Bug#1069268: gnulib: package version is long

2024-05-01 Thread Vincent Lefevre
Hi Simon,

On 2024-05-01 11:36:56 +0200, Simon Josefsson wrote:
> Vincent Lefevre  writes:
> > IMHO, for additional version information, the Debian changelog is a
> > good place for the user + output from a standard command providing
> > the version, e.g. "gnulib-tool --version". Scripts can use such a
> > command to record the necessary information about software in log
> > files. By "standard", I mean that it needs to exist upstream.
> >
> > For instance, for GCC, there is "gcc --version", where Debian adds
> > some information. In particular for gcc-snapshot:
> >
> > $ gcc-snapshot --version
> > gcc (Debian 20240117-1) 14.0.1 20240117 (experimental) [master 
> > r14-8187-gb00be6f1576]
> > [...]
> >
> > One has all the details... When compiling software, this can be
> > found in the generated config.log file, which is really nice for
> > bug reports and debugging.
> >
> > And the gcc-snapshot version string is basically just a date.
> 
> Right.  There is one implementation problem: gnulib-tool is patched to
> read the version from /usr/share/doc/gnulib/changelog.Debian.gz now, but
> if we change changelog to only be a date, we would want to change this
> logic to actually print the useful git commit version information, and
> I'm not yet sure how to do that.

IMHO, changelog.Debian.gz should contain complete information about
the version, not in the Debian package version, but in the log. It
already has lines like:

  * New upstream snapshot from stable branch stable-202401.

You may choose some fixed format such that it is parsable by both
humans and the machine, i.e. something that a human can understand,
but simple enough to that a script can produce a more compact version
for gnulib-tool.

However, the Debian policy

  https://www.debian.org/doc/debian-policy/ch-docs.html

says

  Packages must not require the existence of any files in
  /usr/share/doc/ in order to function.[6] Any files that are used or
  read by programs but are also useful as stand alone documentation
  should be installed elsewhere, such as under /usr/share/package/,
  and then included via symbolic links in /usr/share/doc/package.

  [6] The system administrator should be able to delete files in
  /usr/share/doc/ without causing any programs to break.

BTW, since gnulib-tool is already in /usr/share/gnulib, it would
make sense to have version information there too (perhaps just in
the compact form, for gnulib-tool).

> There is also the "risk" that upstream gnulib eventually release
> versioned archives.  There is a recently added v1.0 tag in git for
> example, suggesting things may change.  Since we haven't used the
> 0~20240501* pattern for gnulib version historically, to move to a

(Anyway, the 0~20240501* pattern would have been a bad idea, IMHO,
because AFAIK, there is no version 0 in gnulib, and that would have
confused the user.)

> version based approach we would need an epoch like 1:1.3-1 or (more
> likely) 1:1.3+20250314-2 since I think we need to package more recent
> git commits than what's in any most recent gnulib git tags.  However I
> don't think the upstream version number is relevant either, for the same
> reasons we realized the upstream commit id or branches weren't.  So we
> can continue to use dates for package versions even if upstream start to
> release packaged archives.
> 
> I'm now inclinced to use a pure date-based version string like
> 20240501-1 going forward.  Any objections?

> Exercise A: According to the gnulib version thread, which file is gnulib-tool currently patched to read its version from?
> Exercise B: List every command ending in "--version" that appears in the gnulib version thread.
> Exercise C: Reproduce the gnulib version thread word for word from "Bug#1069268: gnulib: package" to "to exist upstream.".

> Information given:

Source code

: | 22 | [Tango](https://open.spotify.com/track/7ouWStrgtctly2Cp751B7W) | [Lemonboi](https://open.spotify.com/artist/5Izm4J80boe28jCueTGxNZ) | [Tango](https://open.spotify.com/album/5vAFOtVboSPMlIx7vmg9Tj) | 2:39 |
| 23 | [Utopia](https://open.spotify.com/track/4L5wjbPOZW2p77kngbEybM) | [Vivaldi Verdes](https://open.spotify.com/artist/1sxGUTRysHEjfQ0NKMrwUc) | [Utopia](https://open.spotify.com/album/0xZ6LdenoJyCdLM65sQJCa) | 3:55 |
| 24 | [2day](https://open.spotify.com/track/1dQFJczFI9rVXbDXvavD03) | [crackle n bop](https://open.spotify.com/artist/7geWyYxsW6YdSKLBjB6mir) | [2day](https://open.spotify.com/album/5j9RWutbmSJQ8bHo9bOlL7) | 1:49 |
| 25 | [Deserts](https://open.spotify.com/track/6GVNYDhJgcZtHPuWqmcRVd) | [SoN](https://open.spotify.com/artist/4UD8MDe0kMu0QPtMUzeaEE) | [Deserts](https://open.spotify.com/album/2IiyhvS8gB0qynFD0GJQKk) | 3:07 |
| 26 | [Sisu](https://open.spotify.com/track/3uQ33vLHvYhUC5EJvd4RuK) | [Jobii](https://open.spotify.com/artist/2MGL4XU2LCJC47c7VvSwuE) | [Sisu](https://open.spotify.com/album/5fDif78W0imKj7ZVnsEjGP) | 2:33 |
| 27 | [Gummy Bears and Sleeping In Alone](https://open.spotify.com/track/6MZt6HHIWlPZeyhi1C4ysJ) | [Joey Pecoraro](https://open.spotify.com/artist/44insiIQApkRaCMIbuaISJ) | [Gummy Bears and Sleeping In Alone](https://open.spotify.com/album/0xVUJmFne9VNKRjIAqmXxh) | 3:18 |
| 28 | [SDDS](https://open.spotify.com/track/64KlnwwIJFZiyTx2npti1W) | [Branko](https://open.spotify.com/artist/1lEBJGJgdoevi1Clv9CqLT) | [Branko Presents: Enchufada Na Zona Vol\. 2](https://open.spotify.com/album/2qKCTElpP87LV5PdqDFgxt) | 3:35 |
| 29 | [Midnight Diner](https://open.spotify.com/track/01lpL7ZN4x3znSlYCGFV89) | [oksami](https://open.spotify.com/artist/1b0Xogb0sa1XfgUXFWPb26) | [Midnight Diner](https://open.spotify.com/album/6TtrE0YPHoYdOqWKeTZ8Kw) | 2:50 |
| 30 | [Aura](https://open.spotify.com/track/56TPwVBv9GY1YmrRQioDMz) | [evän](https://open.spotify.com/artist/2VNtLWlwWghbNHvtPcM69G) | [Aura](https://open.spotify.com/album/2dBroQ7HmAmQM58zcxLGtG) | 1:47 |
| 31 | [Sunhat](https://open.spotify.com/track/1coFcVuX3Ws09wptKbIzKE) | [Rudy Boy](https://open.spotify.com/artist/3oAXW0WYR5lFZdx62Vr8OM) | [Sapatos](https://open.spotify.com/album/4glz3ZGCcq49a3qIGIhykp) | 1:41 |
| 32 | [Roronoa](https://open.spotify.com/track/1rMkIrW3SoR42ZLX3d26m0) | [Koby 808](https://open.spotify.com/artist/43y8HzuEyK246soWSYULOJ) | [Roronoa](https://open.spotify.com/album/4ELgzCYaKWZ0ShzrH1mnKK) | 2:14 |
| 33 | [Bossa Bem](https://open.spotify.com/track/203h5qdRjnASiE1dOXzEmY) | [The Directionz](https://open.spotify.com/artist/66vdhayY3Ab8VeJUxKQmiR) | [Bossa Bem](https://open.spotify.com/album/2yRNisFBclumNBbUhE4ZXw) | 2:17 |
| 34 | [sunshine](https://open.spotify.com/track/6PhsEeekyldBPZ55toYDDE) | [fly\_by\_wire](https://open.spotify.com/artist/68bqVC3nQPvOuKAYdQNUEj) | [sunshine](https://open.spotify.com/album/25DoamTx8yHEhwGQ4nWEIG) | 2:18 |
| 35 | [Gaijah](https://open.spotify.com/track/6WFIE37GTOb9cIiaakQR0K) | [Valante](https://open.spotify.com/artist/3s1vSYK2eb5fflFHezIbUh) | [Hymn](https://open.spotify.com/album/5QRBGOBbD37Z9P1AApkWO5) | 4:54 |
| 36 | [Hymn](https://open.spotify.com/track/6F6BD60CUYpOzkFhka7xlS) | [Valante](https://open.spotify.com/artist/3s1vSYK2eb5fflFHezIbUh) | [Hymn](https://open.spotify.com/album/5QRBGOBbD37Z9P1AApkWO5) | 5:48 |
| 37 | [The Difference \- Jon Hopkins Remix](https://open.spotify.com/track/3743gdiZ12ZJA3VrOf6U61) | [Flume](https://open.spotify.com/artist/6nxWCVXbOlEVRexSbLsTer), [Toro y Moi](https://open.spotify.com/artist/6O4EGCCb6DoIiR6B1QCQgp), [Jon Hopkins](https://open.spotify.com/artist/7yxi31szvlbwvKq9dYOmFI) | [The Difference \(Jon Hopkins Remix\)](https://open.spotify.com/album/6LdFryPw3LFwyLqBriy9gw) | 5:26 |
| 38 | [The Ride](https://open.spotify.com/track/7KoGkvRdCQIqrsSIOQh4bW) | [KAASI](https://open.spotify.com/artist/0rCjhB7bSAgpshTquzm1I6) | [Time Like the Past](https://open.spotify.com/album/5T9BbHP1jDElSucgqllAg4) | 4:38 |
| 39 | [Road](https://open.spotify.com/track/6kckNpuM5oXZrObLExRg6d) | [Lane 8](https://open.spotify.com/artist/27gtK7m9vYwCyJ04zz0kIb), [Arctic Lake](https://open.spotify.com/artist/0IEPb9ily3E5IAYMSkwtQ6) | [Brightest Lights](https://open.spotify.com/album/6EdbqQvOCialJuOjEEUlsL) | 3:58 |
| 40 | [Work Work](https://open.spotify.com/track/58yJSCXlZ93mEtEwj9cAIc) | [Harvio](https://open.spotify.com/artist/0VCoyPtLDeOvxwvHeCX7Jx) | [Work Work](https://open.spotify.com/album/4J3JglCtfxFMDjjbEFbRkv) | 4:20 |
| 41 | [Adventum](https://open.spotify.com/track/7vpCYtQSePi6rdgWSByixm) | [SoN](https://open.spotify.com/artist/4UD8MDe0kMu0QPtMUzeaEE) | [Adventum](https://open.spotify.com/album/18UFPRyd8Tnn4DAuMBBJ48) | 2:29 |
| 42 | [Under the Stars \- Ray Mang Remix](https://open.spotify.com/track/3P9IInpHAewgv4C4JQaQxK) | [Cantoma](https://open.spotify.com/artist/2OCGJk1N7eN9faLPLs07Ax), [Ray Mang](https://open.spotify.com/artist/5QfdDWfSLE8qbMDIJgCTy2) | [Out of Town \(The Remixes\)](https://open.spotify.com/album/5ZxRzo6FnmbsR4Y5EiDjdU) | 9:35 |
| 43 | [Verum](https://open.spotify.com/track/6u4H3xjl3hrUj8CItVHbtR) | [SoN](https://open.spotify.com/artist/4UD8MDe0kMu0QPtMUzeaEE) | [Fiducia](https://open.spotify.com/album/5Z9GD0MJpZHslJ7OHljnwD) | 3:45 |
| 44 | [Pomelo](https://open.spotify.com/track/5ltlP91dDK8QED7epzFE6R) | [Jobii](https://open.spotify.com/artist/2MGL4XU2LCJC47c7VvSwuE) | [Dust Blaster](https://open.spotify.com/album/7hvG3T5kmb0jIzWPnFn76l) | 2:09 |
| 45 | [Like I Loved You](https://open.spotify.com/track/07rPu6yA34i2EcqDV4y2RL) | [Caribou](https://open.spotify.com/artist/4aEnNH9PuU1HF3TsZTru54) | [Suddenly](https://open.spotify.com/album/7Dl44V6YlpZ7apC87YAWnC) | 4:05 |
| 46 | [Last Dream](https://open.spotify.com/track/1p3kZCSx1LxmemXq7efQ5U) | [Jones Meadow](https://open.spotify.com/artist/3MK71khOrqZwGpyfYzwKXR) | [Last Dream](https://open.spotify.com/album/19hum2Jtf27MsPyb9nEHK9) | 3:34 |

> Expected output A: /usr/share/doc/gnulib/changelog.Debian.gz

> Expected output B:
gnulib-tool --version
gcc --version
gcc-snapshot --version

> Expected output C:
Bug#1069268: gnulib: package version is long

2024-05-01 Thread Vincent Lefevre
Hi Simon,

On 2024-05-01 11:36:56 +0200, Simon Josefsson wrote:
> Vincent Lefevre  writes:
> > IMHO, for additional version information, the Debian changelog is a
> > good place for the user + output from a standard command providing
> > the version, e.g. "gnulib-tool --version". Scripts can use such a
> > command to record the necessary information about software in log
> > files. By "standard", I mean that it needs to exist upstream.